Records from a collection
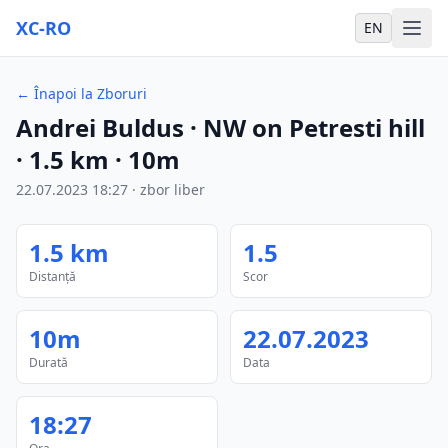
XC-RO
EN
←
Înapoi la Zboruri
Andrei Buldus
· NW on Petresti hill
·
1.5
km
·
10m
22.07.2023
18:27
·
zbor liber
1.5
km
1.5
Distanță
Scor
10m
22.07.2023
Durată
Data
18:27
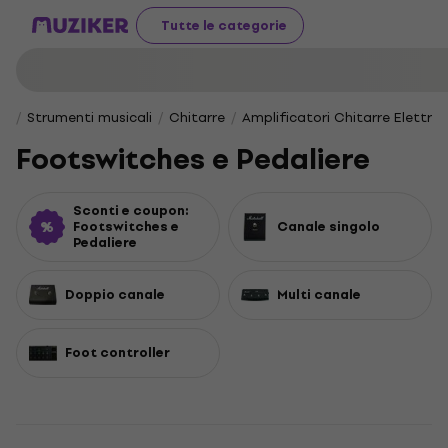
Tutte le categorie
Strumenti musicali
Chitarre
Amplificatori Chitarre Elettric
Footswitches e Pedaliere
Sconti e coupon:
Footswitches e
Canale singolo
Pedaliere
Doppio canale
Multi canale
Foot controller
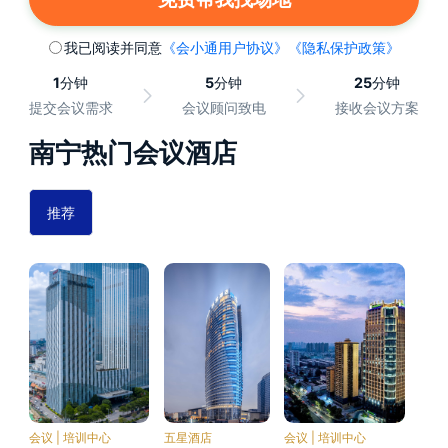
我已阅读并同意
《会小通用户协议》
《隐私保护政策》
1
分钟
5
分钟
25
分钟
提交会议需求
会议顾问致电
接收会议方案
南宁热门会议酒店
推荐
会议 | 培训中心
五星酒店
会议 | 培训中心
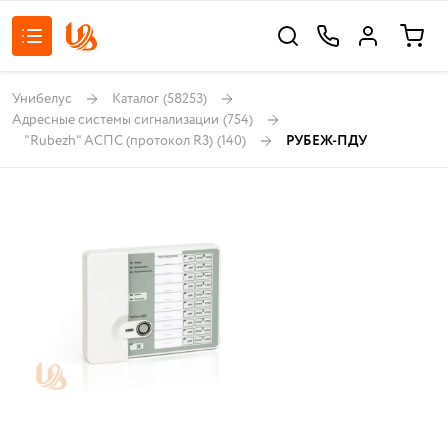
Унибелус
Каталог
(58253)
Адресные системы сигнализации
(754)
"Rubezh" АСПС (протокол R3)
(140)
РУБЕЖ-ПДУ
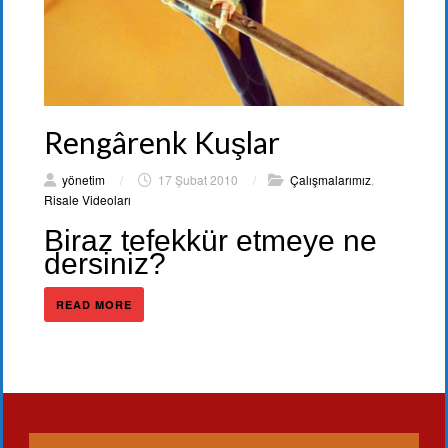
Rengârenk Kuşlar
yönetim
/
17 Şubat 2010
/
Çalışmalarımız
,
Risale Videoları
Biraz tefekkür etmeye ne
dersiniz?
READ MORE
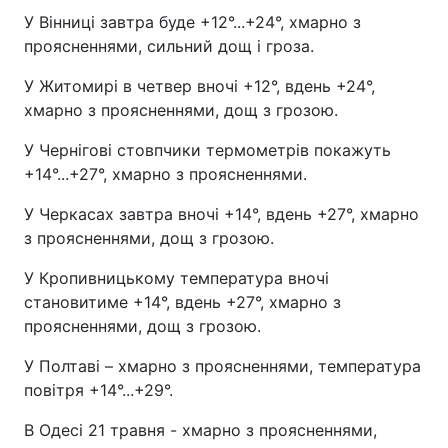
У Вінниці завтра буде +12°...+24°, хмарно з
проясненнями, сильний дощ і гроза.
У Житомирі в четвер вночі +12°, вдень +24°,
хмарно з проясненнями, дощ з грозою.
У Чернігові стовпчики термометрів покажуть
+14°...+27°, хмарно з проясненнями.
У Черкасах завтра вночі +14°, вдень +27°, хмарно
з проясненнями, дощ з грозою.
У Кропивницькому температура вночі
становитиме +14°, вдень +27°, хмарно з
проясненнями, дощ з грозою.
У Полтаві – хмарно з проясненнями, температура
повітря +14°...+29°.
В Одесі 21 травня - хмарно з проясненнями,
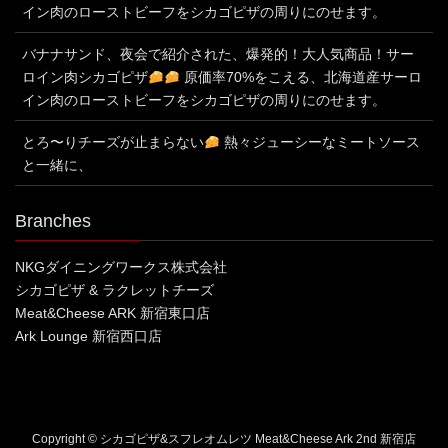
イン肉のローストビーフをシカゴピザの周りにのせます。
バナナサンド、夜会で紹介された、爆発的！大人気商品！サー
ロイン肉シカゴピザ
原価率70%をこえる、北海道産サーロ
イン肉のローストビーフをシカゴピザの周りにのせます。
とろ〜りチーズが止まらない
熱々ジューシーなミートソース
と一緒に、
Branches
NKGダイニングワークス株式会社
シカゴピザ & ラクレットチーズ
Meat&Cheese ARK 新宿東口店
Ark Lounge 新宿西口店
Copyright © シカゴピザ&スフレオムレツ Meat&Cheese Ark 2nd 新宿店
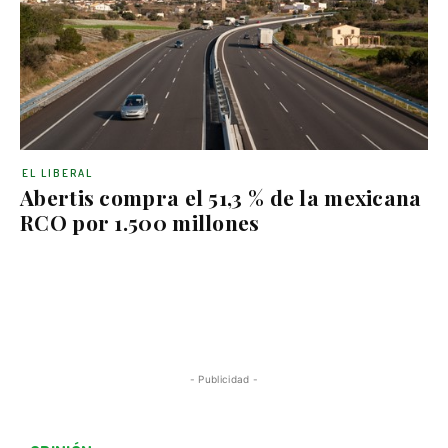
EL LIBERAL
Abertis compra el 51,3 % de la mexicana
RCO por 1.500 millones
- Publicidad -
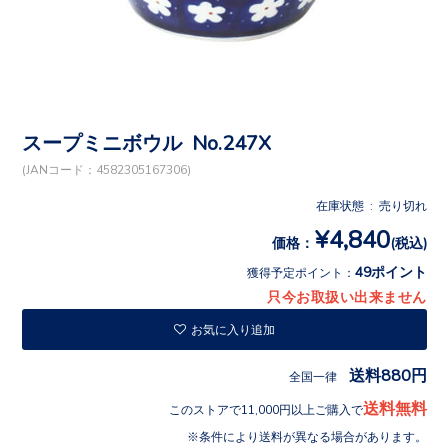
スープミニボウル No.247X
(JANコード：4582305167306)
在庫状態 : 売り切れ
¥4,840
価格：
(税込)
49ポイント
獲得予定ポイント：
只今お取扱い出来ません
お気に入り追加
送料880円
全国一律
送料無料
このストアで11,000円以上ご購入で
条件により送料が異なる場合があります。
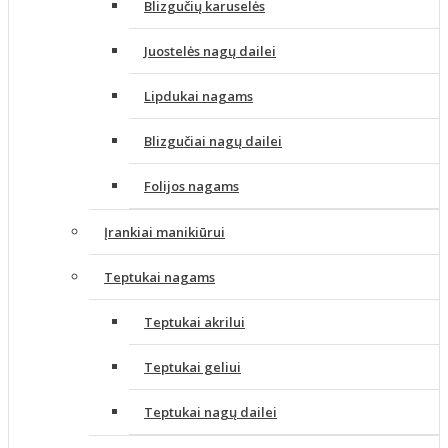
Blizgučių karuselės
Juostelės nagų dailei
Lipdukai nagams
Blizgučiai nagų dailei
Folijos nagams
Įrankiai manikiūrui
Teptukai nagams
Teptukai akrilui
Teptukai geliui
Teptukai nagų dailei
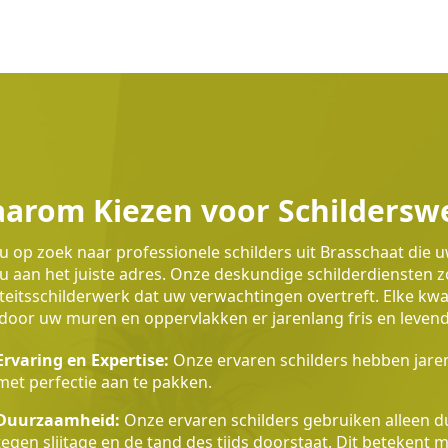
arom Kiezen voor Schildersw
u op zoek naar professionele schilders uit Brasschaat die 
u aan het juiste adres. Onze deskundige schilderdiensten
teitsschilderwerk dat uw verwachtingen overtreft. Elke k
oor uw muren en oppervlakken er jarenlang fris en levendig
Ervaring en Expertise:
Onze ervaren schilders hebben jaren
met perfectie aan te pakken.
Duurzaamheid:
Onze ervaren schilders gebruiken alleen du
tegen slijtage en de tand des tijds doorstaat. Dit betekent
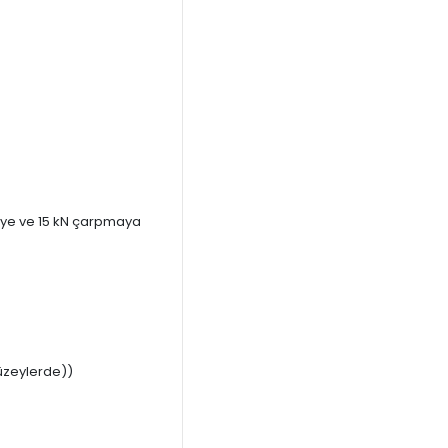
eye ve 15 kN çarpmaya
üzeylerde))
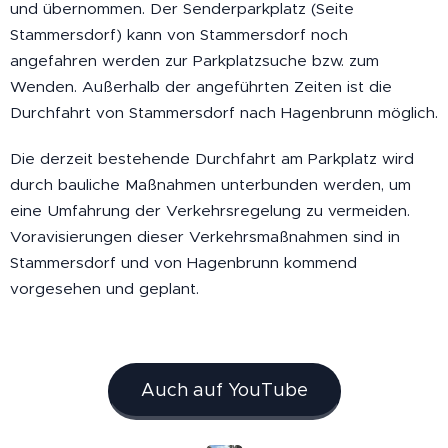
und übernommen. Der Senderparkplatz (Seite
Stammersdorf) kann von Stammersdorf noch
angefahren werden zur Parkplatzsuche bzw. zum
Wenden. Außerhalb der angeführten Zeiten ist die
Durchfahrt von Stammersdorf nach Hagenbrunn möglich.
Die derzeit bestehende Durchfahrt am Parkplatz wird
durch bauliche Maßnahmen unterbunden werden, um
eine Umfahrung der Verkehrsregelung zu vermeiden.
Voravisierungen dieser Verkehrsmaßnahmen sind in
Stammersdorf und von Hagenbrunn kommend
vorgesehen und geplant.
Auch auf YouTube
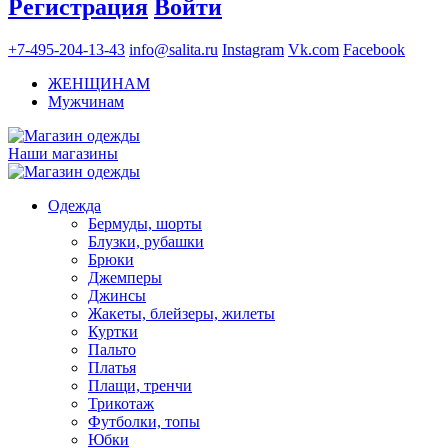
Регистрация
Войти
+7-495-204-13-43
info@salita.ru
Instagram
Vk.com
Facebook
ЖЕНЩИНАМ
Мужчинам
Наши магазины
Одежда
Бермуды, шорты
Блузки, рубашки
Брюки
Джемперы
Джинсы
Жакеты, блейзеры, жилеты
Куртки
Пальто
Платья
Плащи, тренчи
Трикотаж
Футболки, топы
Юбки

Task description: Lay out the lines between the line containing "スープミニボウル No.247X" and the line containing "Teptukai nagų dailei", inclusive, as a JSON list of strings with one string per line. Skip blank lines and omit the picture markers.

Task response:
[
  "スープミニボウル No.247X",
  "(JANコード：4582305167306)",
  "在庫状態 : 売り切れ",
  "¥4,840",
  "価格：",
  "(税込)",
  "49ポイント",
  "獲得予定ポイント：",
  "只今お取扱い出来ません",
  "お気に入り追加",
  "送料880円",
  "全国一律",
  "送料無料",
  "このストアで11,000円以上ご購入で",
  "条件により送料が異なる場合があります。",
  "Blizgučių karuselės",
  "Juostelės nagų dailei",
  "Lipdukai nagams",
  "Blizgučiai nagų dailei",
  "Folijos nagams",
  "Įrankiai manikiūrui",
  "Teptukai nagams",
  "Teptukai akrilui",
  "Teptukai geliui",
  "Teptukai nagų dailei"
]